- _TASK TO CARRY OUT_
Check each line below for the word "from", then please report how many lines have it and nothing more.
═════ DATA TO PROCESS
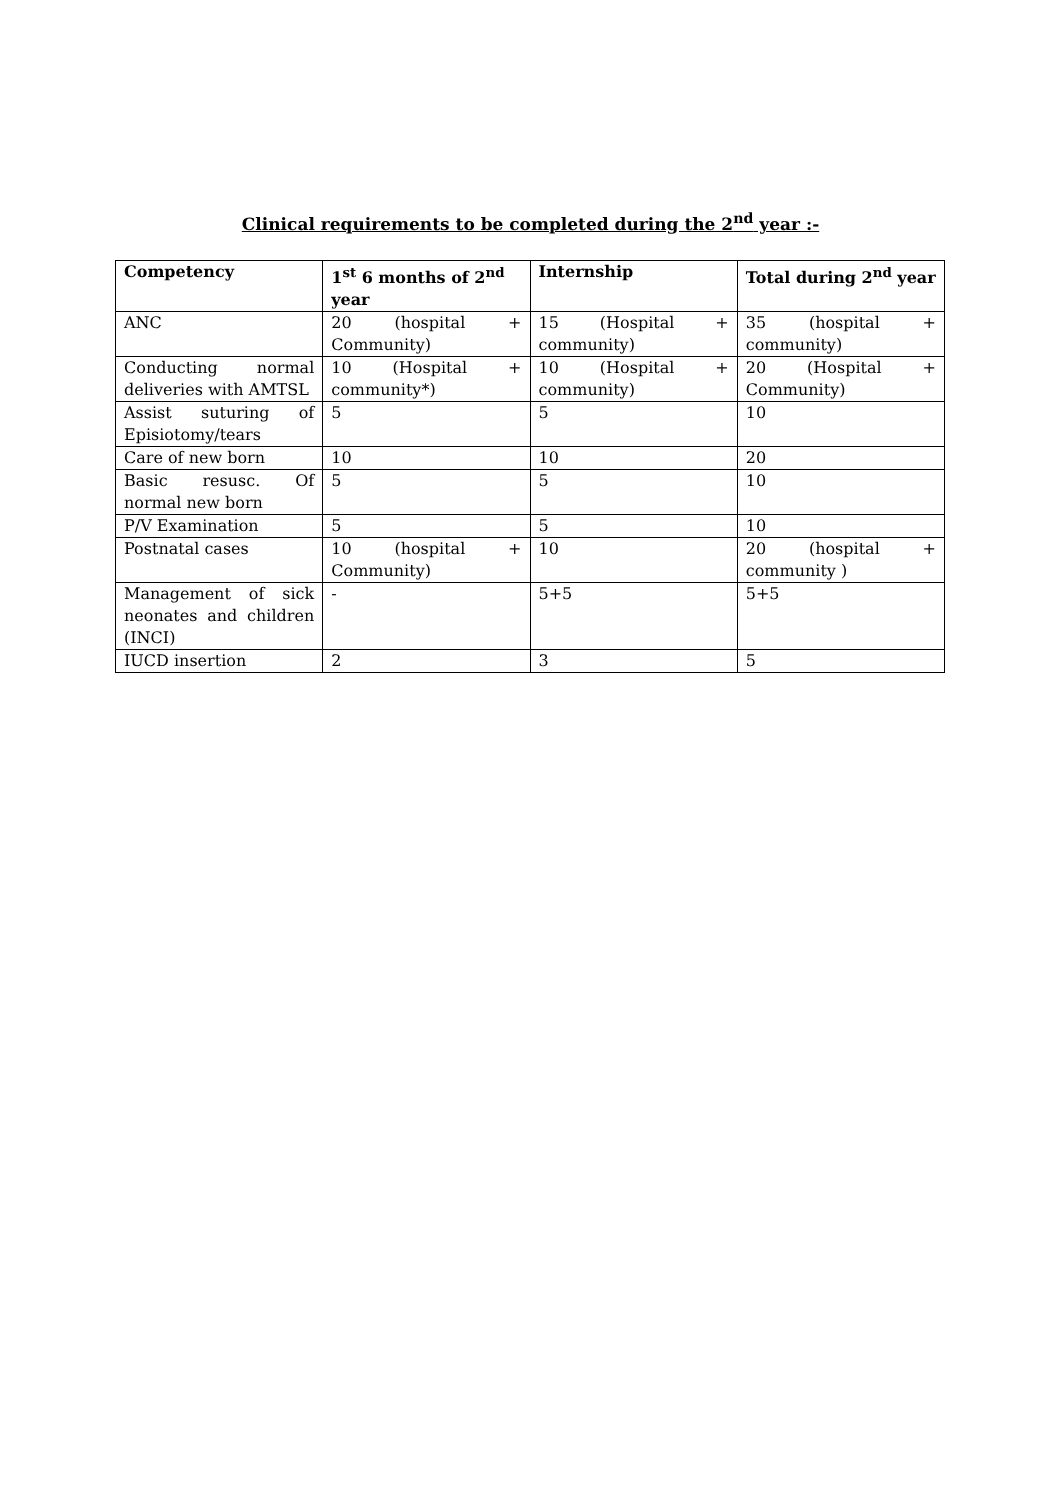Clinical requirements to be completed during the 2<sup>nd</sup> year :-
| Competency | 1<sup>st</sup> 6 months of 2<sup>nd</sup> year | Internship | Total during 2<sup>nd</sup> year |
| --- | --- | --- | --- |
| ANC | 20 (hospital + Community) | 15 (Hospital + community) | 35 (hospital + community) |
| Conducting normal deliveries with AMTSL | 10 (Hospital + community*) | 10 (Hospital + community) | 20 (Hospital + Community) |
| Assist suturing of Episiotomy/tears | 5 | 5 | 10 |
| Care of new born | 10 | 10 | 20 |
| Basic resusc. Of normal new born | 5 | 5 | 10 |
| P/V Examination | 5 | 5 | 10 |
| Postnatal cases | 10 (hospital + Community) | 10 | 20 (hospital + community ) |
| Management of sick neonates and children (INCI) | - | 5+5 | 5+5 |
| IUCD insertion | 2 | 3 | 5 |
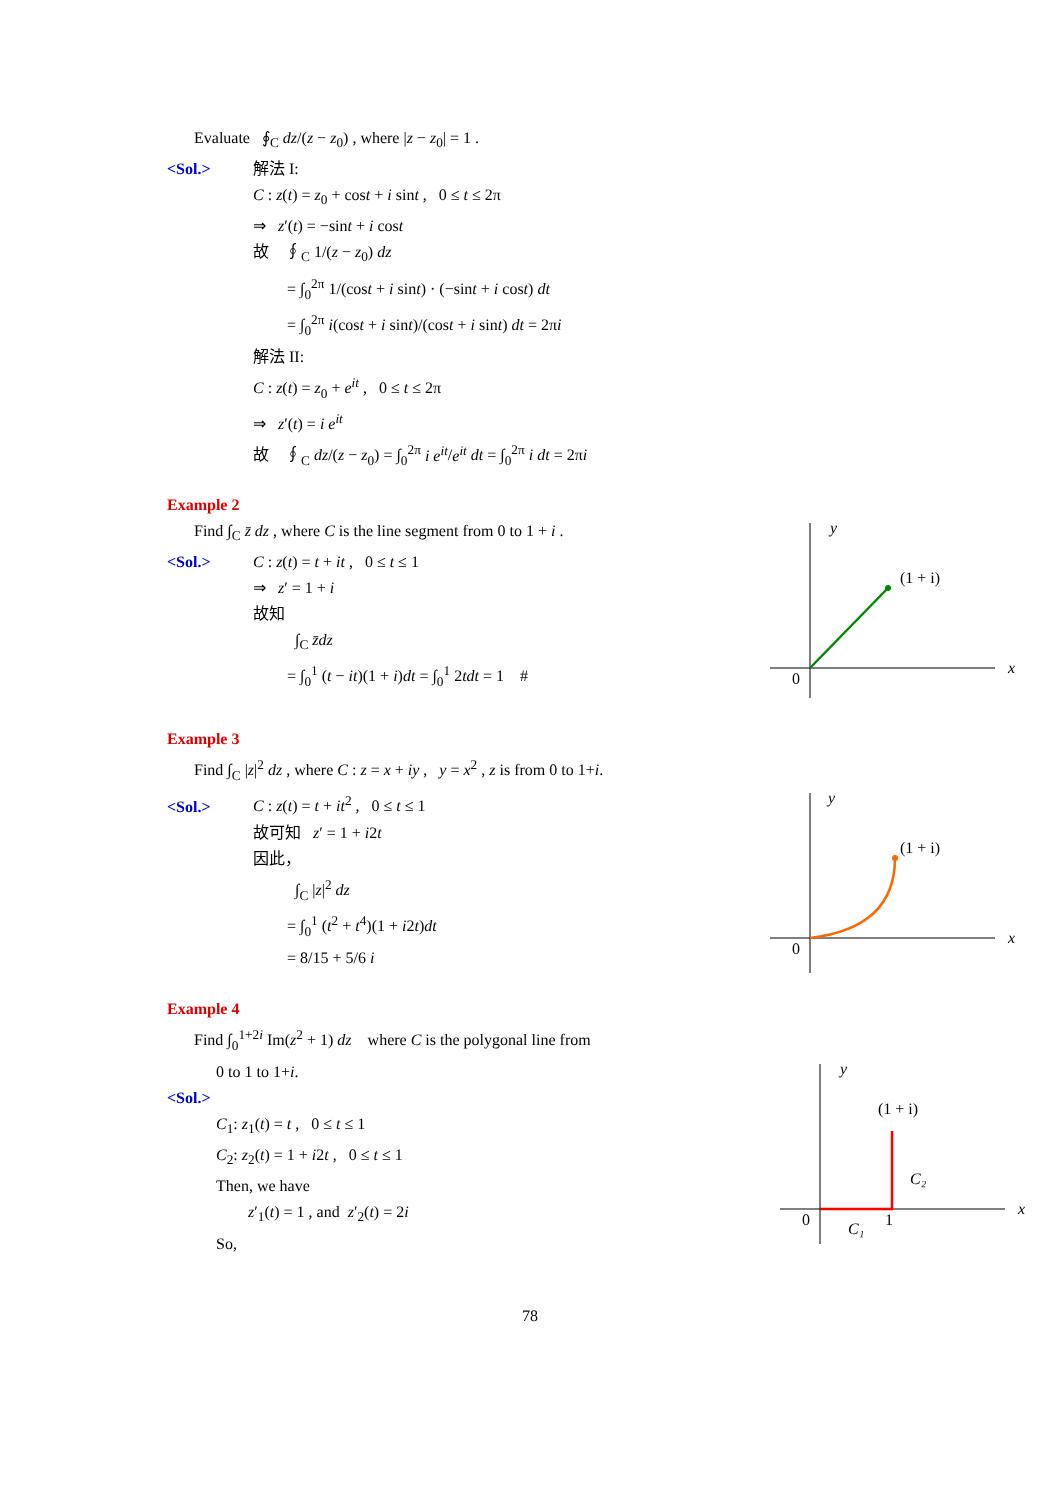Evaluate ∮<sub>C</sub> dz/(z − z<sub>0</sub>) , where |z − z<sub>0</sub>| = 1 .
<Sol.> 解法 I:
C : z(t) = z<sub>0</sub> + cost + i sint , 0 ≤ t ≤ 2π
⇒ z′(t) = −sint + i cost
故 ∮<sub>C</sub> 1/(z − z<sub>0</sub>) dz
= ∫<sub>0</sub><sup>2π</sup> 1/(cost + i sint) · (−sint + i cost) dt
= ∫<sub>0</sub><sup>2π</sup> i(cost + i sint)/(cost + i sint) dt = 2πi
解法 II:
C : z(t) = z<sub>0</sub> + e<sup>it</sup> , 0 ≤ t ≤ 2π
⇒ z′(t) = i e<sup>it</sup>
故 ∮<sub>C</sub> dz/(z − z<sub>0</sub>) = ∫<sub>0</sub><sup>2π</sup> i e<sup>it</sup>/e<sup>it</sup> dt = ∫<sub>0</sub><sup>2π</sup> i dt = 2πi
Example 2
Find ∫<sub>C</sub> z̄ dz , where C is the line segment from 0 to 1 + i .
<Sol.> C : z(t) = t + it , 0 ≤ t ≤ 1
⇒ z′ = 1 + i
故知
∫<sub>C</sub> z̄dz
= ∫<sub>0</sub><sup>1</sup> (t − it)(1 + i)dt = ∫<sub>0</sub><sup>1</sup> 2tdt = 1 #
y
x
0
(1 + i)
Example 3
Find ∫<sub>C</sub> |z|<sup>2</sup> dz , where C : z = x + iy , y = x<sup>2</sup> , z is from 0 to 1+i.
<Sol.> C : z(t) = t + it<sup>2</sup> , 0 ≤ t ≤ 1
故可知 z′ = 1 + i2t
因此，
∫<sub>C</sub> |z|<sup>2</sup> dz
= ∫<sub>0</sub><sup>1</sup> (t<sup>2</sup> + t<sup>4</sup>)(1 + i2t)dt
= 8/15 + 5/6 i
y
x
0
(1 + i)
Example 4
Find ∫<sub>0</sub><sup>1+2i</sup> Im(z<sup>2</sup> + 1) dz where C is the polygonal line from
0 to 1 to 1+i.
<Sol.>
C<sub>1</sub>: z<sub>1</sub>(t) = t , 0 ≤ t ≤ 1
C<sub>2</sub>: z<sub>2</sub>(t) = 1 + i2t , 0 ≤ t ≤ 1
Then, we have
z′<sub>1</sub>(t) = 1 , and z′<sub>2</sub>(t) = 2i
So,
y
x
0
1
C₁
C₂
(1 + i)
78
══════════
- _SOLVED EXERCISE_
3